Citing research is about to get a whole lot easier.

After the storm - raindrops on roses The most laborious part of any research paper for me, and probably for many of you, is making sure that the references are formatted in the proper style. Is the title supposed to be in italics? Do I need a period or a comma here? It has always seemed like exactly the kind of thing that a computer should be able to do for me, and now with Mendeley it can. Mendeley uses a system for formatting references called the Citation Style Language (CSL), which is sort of like HTML, but for citations. With Mendeley, you simply tell your word processor what citation style you want (picking from a library of thousands of styles) and our word processor plugin handles the rest. However, not all is roses and pancakes. CSL styles are written by the worldwide community of scholars, and just like pages on Wikipedia, these styles can sometimes contain errors or need updating. Unfortunately, there has never been an easy way to edit citation styles so that everyone using the style can benefit like they do when someone updates a page on Wikipedia. We think it’s time for that to change, and so we’ve partnered with Columbia University, with funding from the Sloan Foundation, to develop a citation style editor that brings our substantial experience in creating a great user experience to the problem of creating and updating citation styles.

We’re currently collecting use cases to guide our development efforts, so we’d love to hear from as many people as possible about how you cite papers and what you need a tool to do. The official place for feedback and use cases is here.

10 thoughts on “Citing research is about to get a whole lot easier.

  1. I would like to save the journal abreviations so I could use them in the citation style. Thanks for all your efforts!

  2. David, it’s perhaps unfortunate, but LaTeX isn’t the standard in many fields, including most of life science, which is currently our largest demographic. An easy to use citation style processor is still a huge help to the majority of these people who must submit manuscripts as Word documents.

  3. To reconcile both of you, It would be great if your CSL style editor was able to export Bibtex styles files. These are really geeky to build, even with the so called “command line GUI”.

  4. Happy to hear about this news, can’t wait to see this citation style editor… I’m just wondering why this feature has been mentioned as “started” since 2008 in the feedback forum, only to learn the development will actually start only now… The transparency of the development through the feedback forum was something I really liked in Mendeley, so I’m a bit disappointed to see I can’t actually rely on it to know what is actually worked on in Mendeley…

  5. This is really great news. Personally, I am pretty happy with the existing styles but for many users such an editor will be awesome!

  6. Saying that CSL just reinvents bibtex misses the point in several ways.

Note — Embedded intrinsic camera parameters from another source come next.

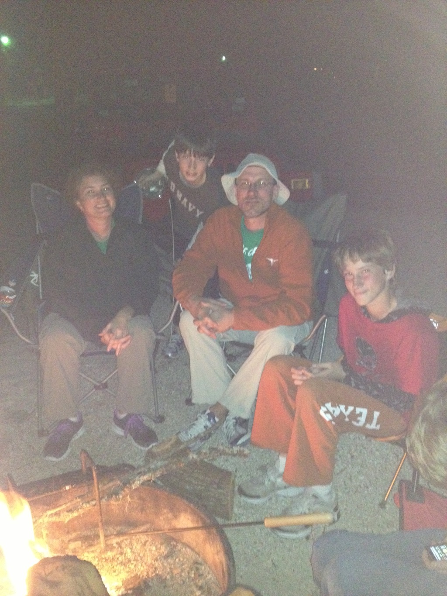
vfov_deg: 52.6
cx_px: 224
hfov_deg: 40.7
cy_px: 298
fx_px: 603
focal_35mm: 35
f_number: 2.4
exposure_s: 1/16
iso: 640
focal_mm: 4.28
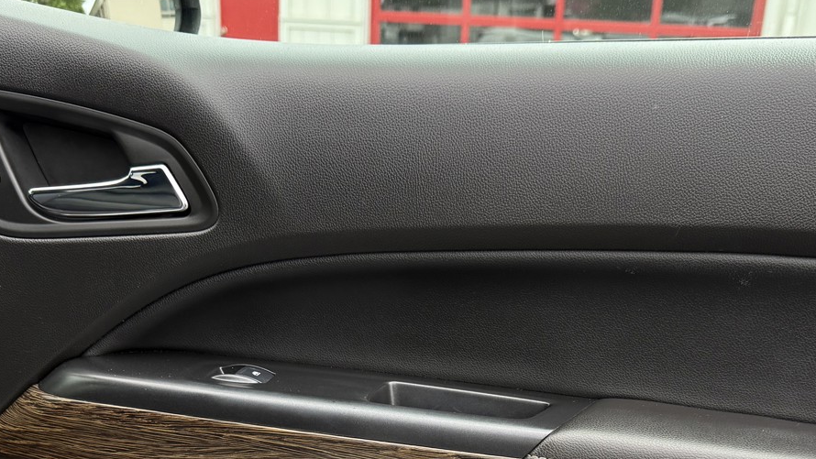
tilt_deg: -24.4
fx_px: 1017
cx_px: 419
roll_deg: -2.7
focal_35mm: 47
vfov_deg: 23.7
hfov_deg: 43.7
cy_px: 516
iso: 100
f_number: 1.78
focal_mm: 6.76
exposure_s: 1/722
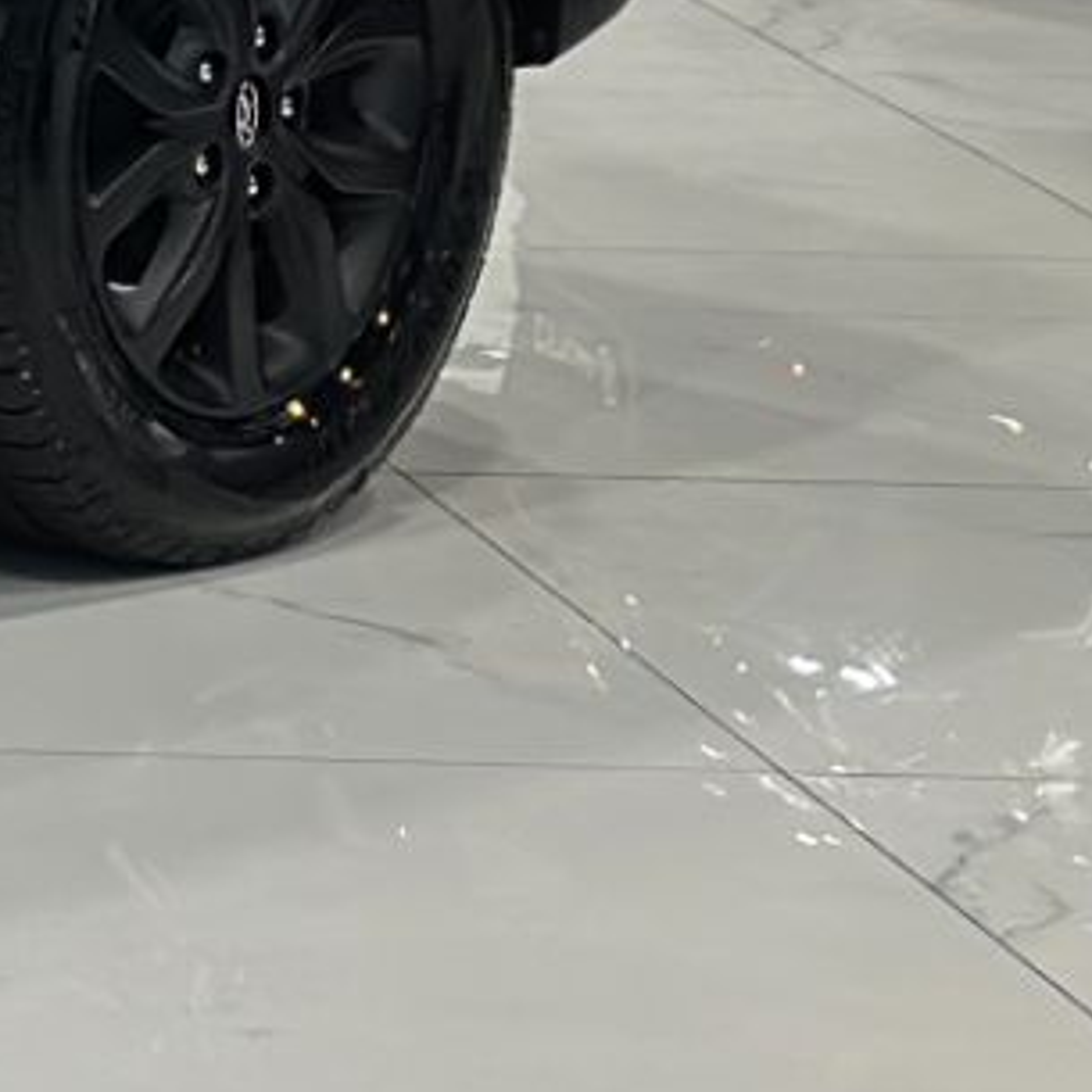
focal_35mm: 267
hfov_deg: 6.1
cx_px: -2105
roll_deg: -1.5
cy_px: -380
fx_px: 9529
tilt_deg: -8.5
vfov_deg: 6.5
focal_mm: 6.86
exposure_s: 1/120
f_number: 1.78
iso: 100
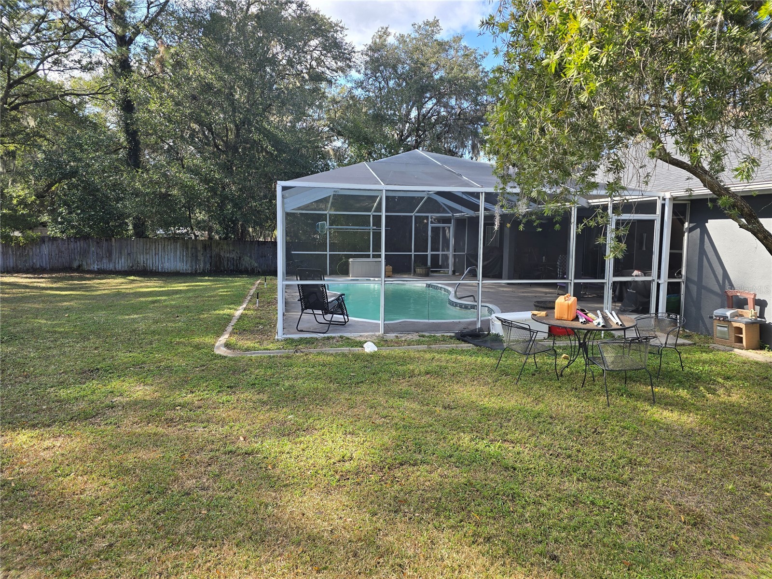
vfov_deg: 58.9
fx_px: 513
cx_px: 386
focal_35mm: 23
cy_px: 290
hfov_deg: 73.9
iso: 12
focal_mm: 6.3
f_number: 1.7
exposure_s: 1/243
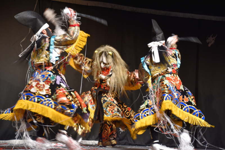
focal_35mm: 98
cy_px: 75
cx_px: 112
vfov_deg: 14.0
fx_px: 609
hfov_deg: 20.9
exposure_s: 1/60
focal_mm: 65
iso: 640
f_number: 5
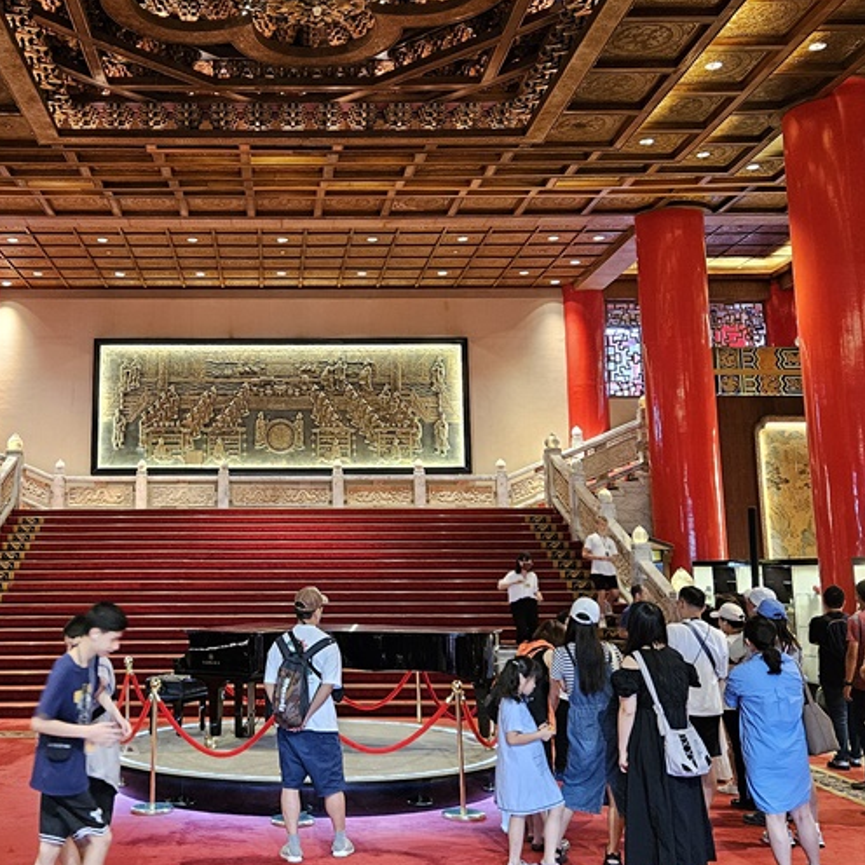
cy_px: 342
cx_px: 289
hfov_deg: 40.4
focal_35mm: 41
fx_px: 1159
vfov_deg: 40.7
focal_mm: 5.4
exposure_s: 1/60
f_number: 1.8
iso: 640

    – Traditional bibtex is extremely limited. Once you go outside english-speaking (hard) science, you’re basically out of luck with bibtex. Try to do a proper bibliography for German humanities, for example, and you won’t go far with bibtex. CSL is, among other things, geared towards the much more complex styles used in the humanities.

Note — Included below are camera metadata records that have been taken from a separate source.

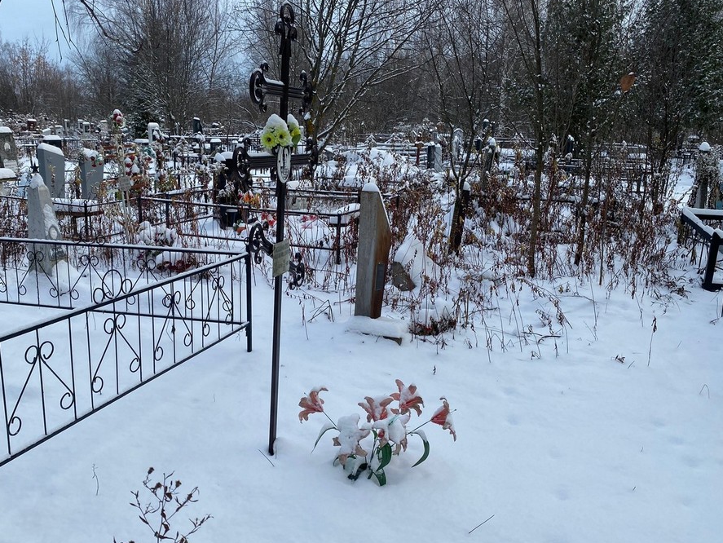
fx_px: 627
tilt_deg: -7.1
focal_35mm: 30
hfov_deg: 59.8
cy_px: 291
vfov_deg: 46.8
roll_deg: -1.0
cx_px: 325
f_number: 1.8
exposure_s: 1/810
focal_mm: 4.25
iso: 32
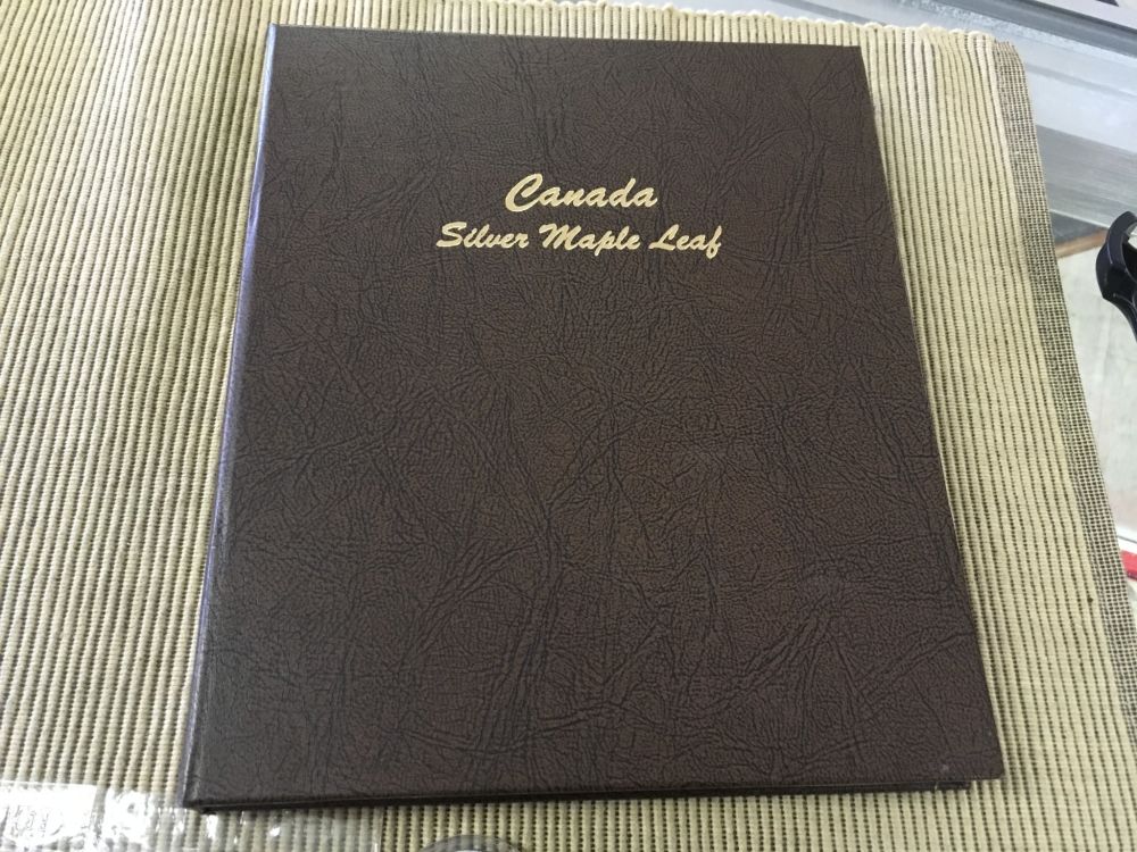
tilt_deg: -65.8
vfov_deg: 48.2
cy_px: 426
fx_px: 953
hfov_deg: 61.7
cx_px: 568
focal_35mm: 29
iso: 200
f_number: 2.2
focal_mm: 4.15
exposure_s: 1/30
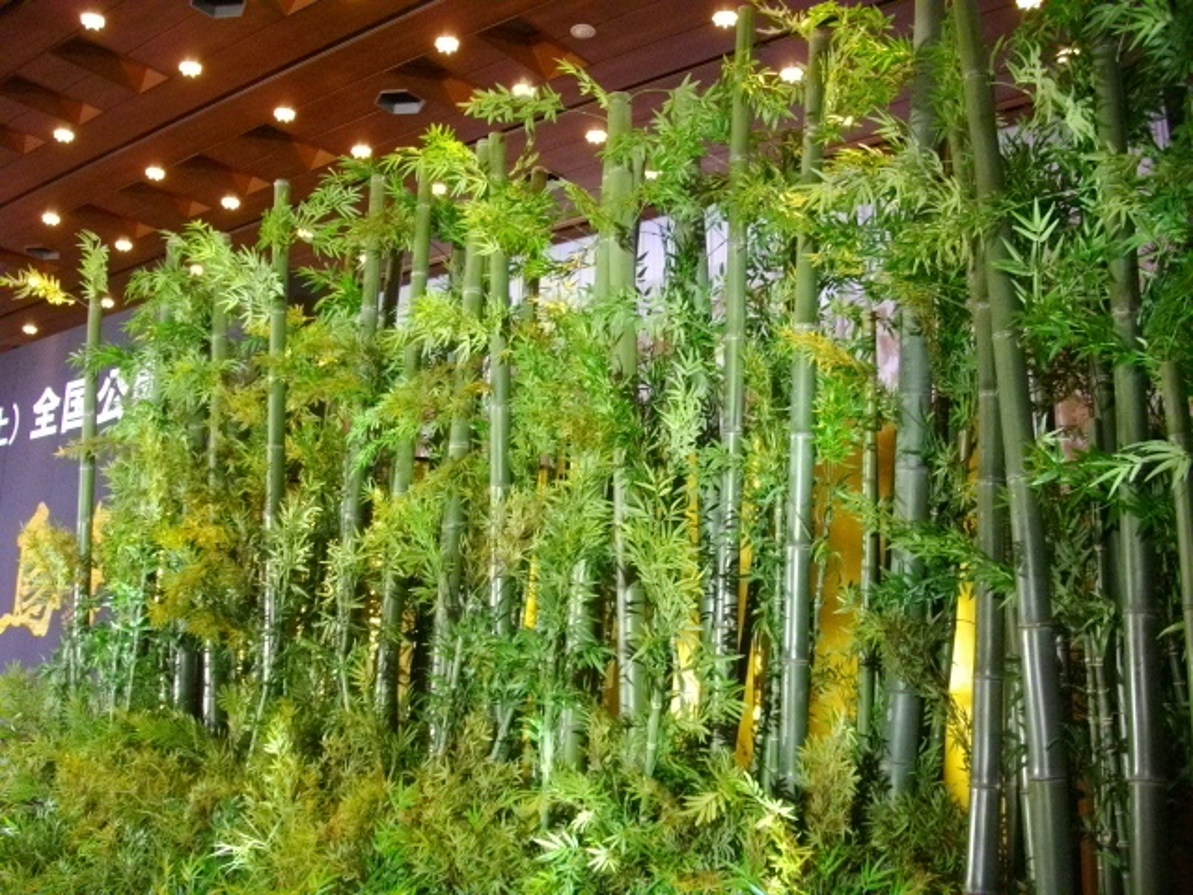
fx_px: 1275
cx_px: 596
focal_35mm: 37
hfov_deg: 50.1
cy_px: 448
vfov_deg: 38.7
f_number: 2.8
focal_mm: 6.2
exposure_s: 1/50
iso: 339
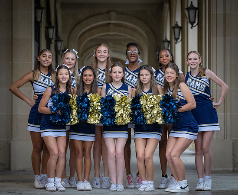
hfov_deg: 15.6
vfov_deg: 12.8
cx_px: 136
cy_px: 98
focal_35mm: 122
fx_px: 869
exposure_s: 1/250
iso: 5000
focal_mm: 105
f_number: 3.5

    – While BibLaTeX overcomes many of bibtex’s traditional shortcomings it’s completely useless for anything outside the LaTeX word. I’m myself a heavy BibLaTeX user and I absolutely love it, but it doesn’t help me at all if I want to format a bibliography in a WYSIYG word processor (or anything non-LaTeX).

    CSL is more or less system-agonostic. It has already been implemented in various setups and for different word processors, and you could, at least theoretically, quite easily come up with a CSL processor for LaTeX. The other direction, though won’t work: BibLaTeX heavily relies on LaTeX, porting it to another system is almost impossible. In terms of fine-tuning (typographic and otherwise), BibLaTeX certainly has the edge over CSL, but it lacks its universality.

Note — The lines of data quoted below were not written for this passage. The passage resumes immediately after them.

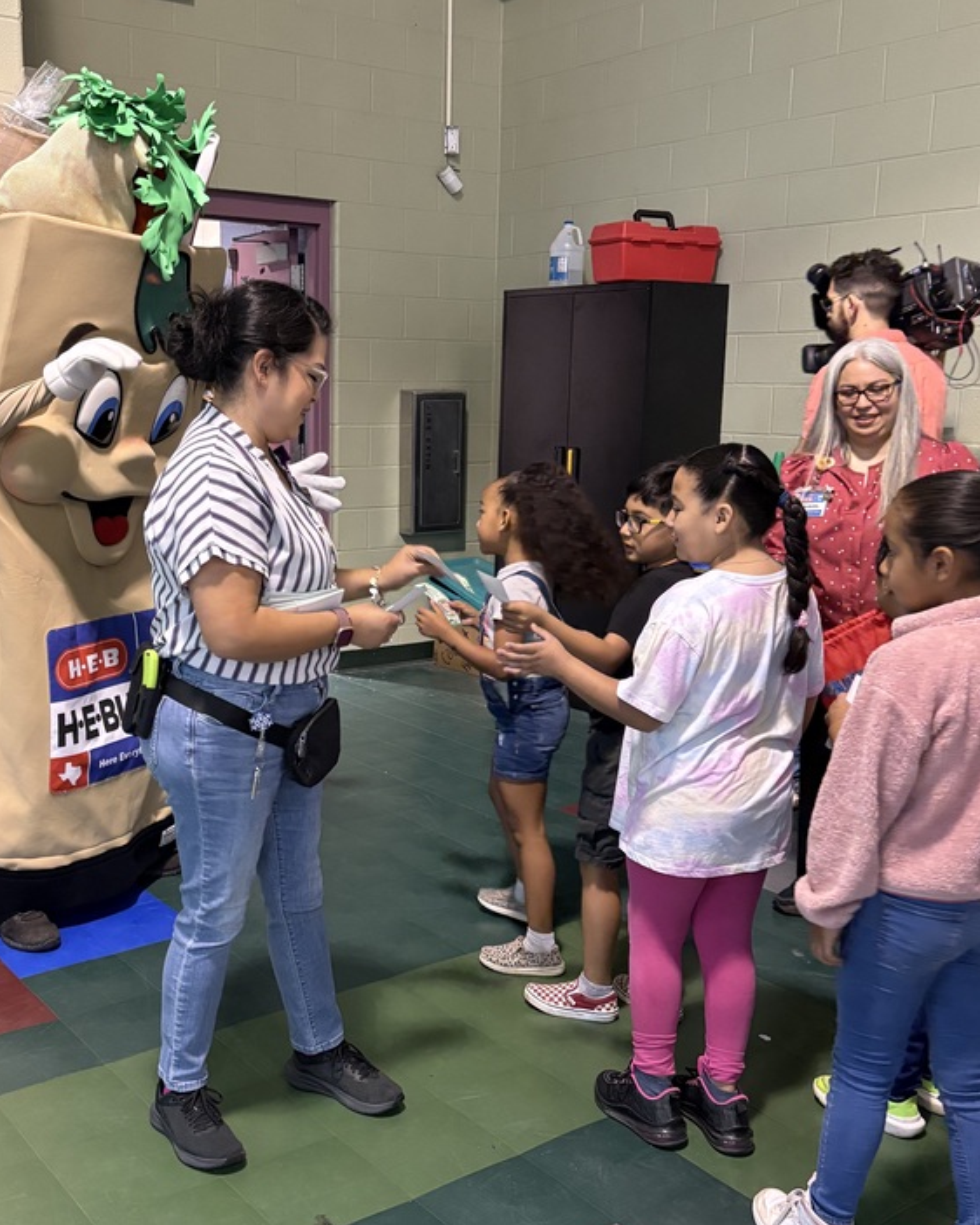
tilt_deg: -9.9
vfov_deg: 49.1
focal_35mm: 37
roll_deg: -0.9
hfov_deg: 39.8
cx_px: 352
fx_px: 1341
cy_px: 628
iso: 400
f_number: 1.6
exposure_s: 1/40
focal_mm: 5.96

    While CSL won’t replace Bib(La)TeX anytime soon – even if there’s going to be a CSL processor for LaTeX – it will certainly help in unifying the world of bibliographic software.

  7. I (and every single psychologist, I guess) require an option to easily adjust what part of a citation is shown in the text. Example:
    >> For many years, research of Hintz & Kuntz (1970, 1980, 1990a, 1990b, 2010, Hintz, 2011, Kuntz, 2012) has shown that X and Y equals Z. In 2012, Kuntz et al. also proved that “when you add 1 liter of water to another, you get to 2 liters” (p. 77f).

    Even MS word has been able to customize the elements shown in the text since version 2007, so I wonder why Mendeley doesn’t have that feature yet – or have I just not found it yet?